■ What the exercise asks
Everything from the line containing "right hip: (1106, 747, -2)" through the final line of the listing below should be given again, word for word, and nothing else.

--*--

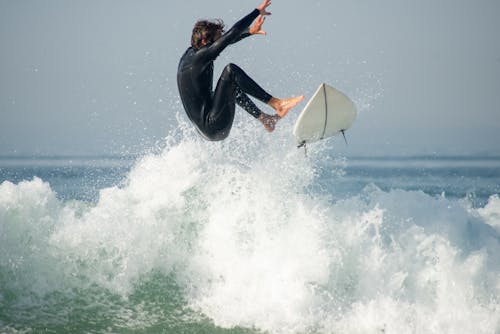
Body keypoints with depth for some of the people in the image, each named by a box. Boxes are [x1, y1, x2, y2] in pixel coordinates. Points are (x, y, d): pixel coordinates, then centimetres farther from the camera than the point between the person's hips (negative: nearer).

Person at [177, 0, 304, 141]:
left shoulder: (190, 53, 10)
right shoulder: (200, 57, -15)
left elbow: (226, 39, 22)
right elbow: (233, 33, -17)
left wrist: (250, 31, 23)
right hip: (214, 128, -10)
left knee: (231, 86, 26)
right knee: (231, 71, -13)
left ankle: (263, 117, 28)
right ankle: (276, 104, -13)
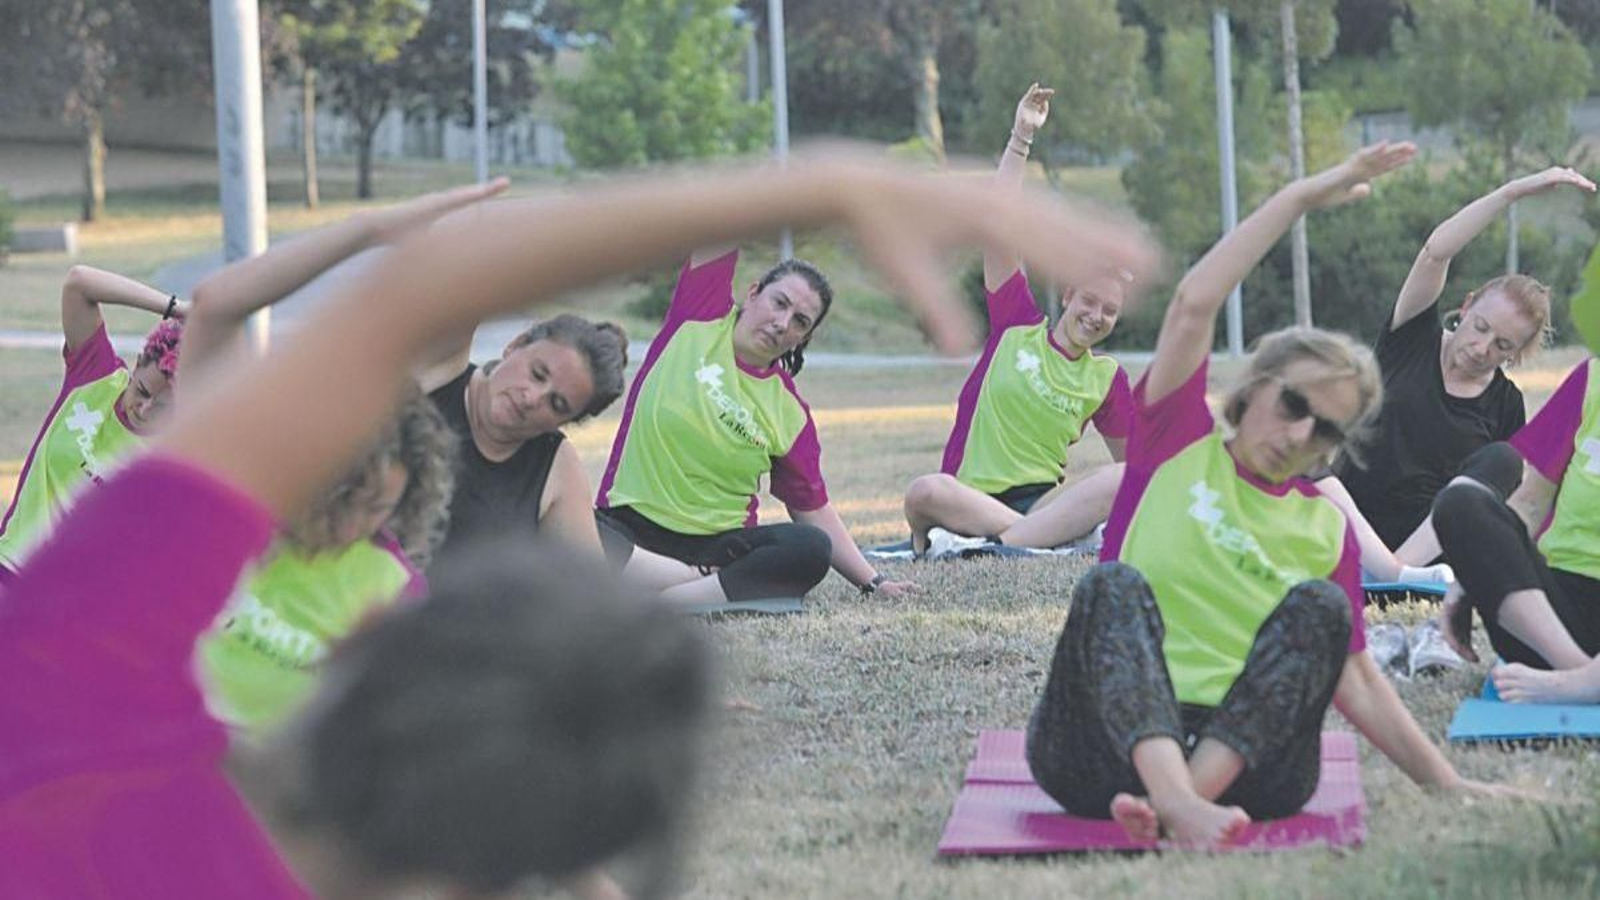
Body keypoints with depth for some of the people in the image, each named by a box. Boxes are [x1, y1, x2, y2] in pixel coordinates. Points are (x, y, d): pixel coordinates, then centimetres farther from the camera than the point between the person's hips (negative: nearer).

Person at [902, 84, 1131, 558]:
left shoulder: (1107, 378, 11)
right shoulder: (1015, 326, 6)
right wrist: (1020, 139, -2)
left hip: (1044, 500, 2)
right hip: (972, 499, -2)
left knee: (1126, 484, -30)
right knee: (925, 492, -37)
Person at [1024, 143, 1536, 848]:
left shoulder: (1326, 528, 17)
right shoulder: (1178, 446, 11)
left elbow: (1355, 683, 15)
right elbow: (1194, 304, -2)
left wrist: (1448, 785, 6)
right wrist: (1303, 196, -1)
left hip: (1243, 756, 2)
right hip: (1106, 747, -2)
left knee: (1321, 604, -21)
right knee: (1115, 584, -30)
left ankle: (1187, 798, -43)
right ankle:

--*--

■ Response
right hip: (1106, 747, -2)
left knee: (1321, 604, -21)
right knee: (1115, 584, -30)
left ankle: (1187, 798, -43)
right ankle:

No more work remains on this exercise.